### Exercise:
Copy the listing below line for line, keeping every name and spelling unchanged.

(Items stored from a collection)

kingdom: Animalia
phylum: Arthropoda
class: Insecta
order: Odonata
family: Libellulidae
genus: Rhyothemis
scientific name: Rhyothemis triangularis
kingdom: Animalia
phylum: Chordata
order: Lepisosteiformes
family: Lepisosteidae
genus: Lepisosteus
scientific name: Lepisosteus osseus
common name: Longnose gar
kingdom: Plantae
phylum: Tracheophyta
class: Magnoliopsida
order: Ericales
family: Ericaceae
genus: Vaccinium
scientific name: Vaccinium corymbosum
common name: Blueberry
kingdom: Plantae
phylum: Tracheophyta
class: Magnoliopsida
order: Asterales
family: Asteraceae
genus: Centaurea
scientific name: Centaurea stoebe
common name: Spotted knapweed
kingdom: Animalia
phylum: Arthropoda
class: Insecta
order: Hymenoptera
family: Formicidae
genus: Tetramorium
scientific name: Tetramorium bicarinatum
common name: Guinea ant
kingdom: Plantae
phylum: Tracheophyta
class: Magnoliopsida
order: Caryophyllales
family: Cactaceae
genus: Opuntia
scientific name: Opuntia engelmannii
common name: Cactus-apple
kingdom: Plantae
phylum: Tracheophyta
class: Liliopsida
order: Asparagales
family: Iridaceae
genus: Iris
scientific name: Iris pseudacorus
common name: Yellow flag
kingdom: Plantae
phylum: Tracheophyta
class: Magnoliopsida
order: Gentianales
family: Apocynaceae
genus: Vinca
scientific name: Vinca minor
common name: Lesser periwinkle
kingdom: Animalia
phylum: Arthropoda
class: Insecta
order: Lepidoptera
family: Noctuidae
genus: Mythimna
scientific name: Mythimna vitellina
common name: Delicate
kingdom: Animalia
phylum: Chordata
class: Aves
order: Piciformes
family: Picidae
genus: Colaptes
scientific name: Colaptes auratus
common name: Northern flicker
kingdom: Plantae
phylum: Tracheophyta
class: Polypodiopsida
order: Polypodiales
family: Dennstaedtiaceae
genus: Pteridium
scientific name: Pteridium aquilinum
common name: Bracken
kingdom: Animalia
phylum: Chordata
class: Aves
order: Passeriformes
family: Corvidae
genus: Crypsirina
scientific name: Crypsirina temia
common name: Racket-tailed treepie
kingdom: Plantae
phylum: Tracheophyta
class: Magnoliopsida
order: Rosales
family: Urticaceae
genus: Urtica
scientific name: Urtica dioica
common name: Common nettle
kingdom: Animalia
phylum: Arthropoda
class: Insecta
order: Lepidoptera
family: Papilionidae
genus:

### Task output:
kingdom: Animalia
phylum: Arthropoda
class: Insecta
order: Odonata
family: Libellulidae
genus: Rhyothemis
scientific name: Rhyothemis triangularis
kingdom: Animalia
phylum: Chordata
order: Lepisosteiformes
family: Lepisosteidae
genus: Lepisosteus
scientific name: Lepisosteus osseus
common name: Longnose gar
kingdom: Plantae
phylum: Tracheophyta
class: Magnoliopsida
order: Ericales
family: Ericaceae
genus: Vaccinium
scientific name: Vaccinium corymbosum
common name: Blueberry
kingdom: Plantae
phylum: Tracheophyta
class: Magnoliopsida
order: Asterales
family: Asteraceae
genus: Centaurea
scientific name: Centaurea stoebe
common name: Spotted knapweed
kingdom: Animalia
phylum: Arthropoda
class: Insecta
order: Hymenoptera
family: Formicidae
genus: Tetramorium
scientific name: Tetramorium bicarinatum
common name: Guinea ant
kingdom: Plantae
phylum: Tracheophyta
class: Magnoliopsida
order: Caryophyllales
family: Cactaceae
genus: Opuntia
scientific name: Opuntia engelmannii
common name: Cactus-apple
kingdom: Plantae
phylum: Tracheophyta
class: Liliopsida
order: Asparagales
family: Iridaceae
genus: Iris
scientific name: Iris pseudacorus
common name: Yellow flag
kingdom: Plantae
phylum: Tracheophyta
class: Magnoliopsida
order: Gentianales
family: Apocynaceae
genus: Vinca
scientific name: Vinca minor
common name: Lesser periwinkle
kingdom: Animalia
phylum: Arthropoda
class: Insecta
order: Lepidoptera
family: Noctuidae
genus: Mythimna
scientific name: Mythimna vitellina
common name: Delicate
kingdom: Animalia
phylum: Chordata
class: Aves
order: Piciformes
family: Picidae
genus: Colaptes
scientific name: Colaptes auratus
common name: Northern flicker
kingdom: Plantae
phylum: Tracheophyta
class: Polypodiopsida
order: Polypodiales
family: Dennstaedtiaceae
genus: Pteridium
scientific name: Pteridium aquilinum
common name: Bracken
kingdom: Animalia
phylum: Chordata
class: Aves
order: Passeriformes
family: Corvidae
genus: Crypsirina
scientific name: Crypsirina temia
common name: Racket-tailed treepie
kingdom: Plantae
phylum: Tracheophyta
class: Magnoliopsida
order: Rosales
family: Urticaceae
genus: Urtica
scientific name: Urtica dioica
common name: Common nettle
kingdom: Animalia
phylum: Arthropoda
class: Insecta
order: Lepidoptera
family: Papilionidae
genus:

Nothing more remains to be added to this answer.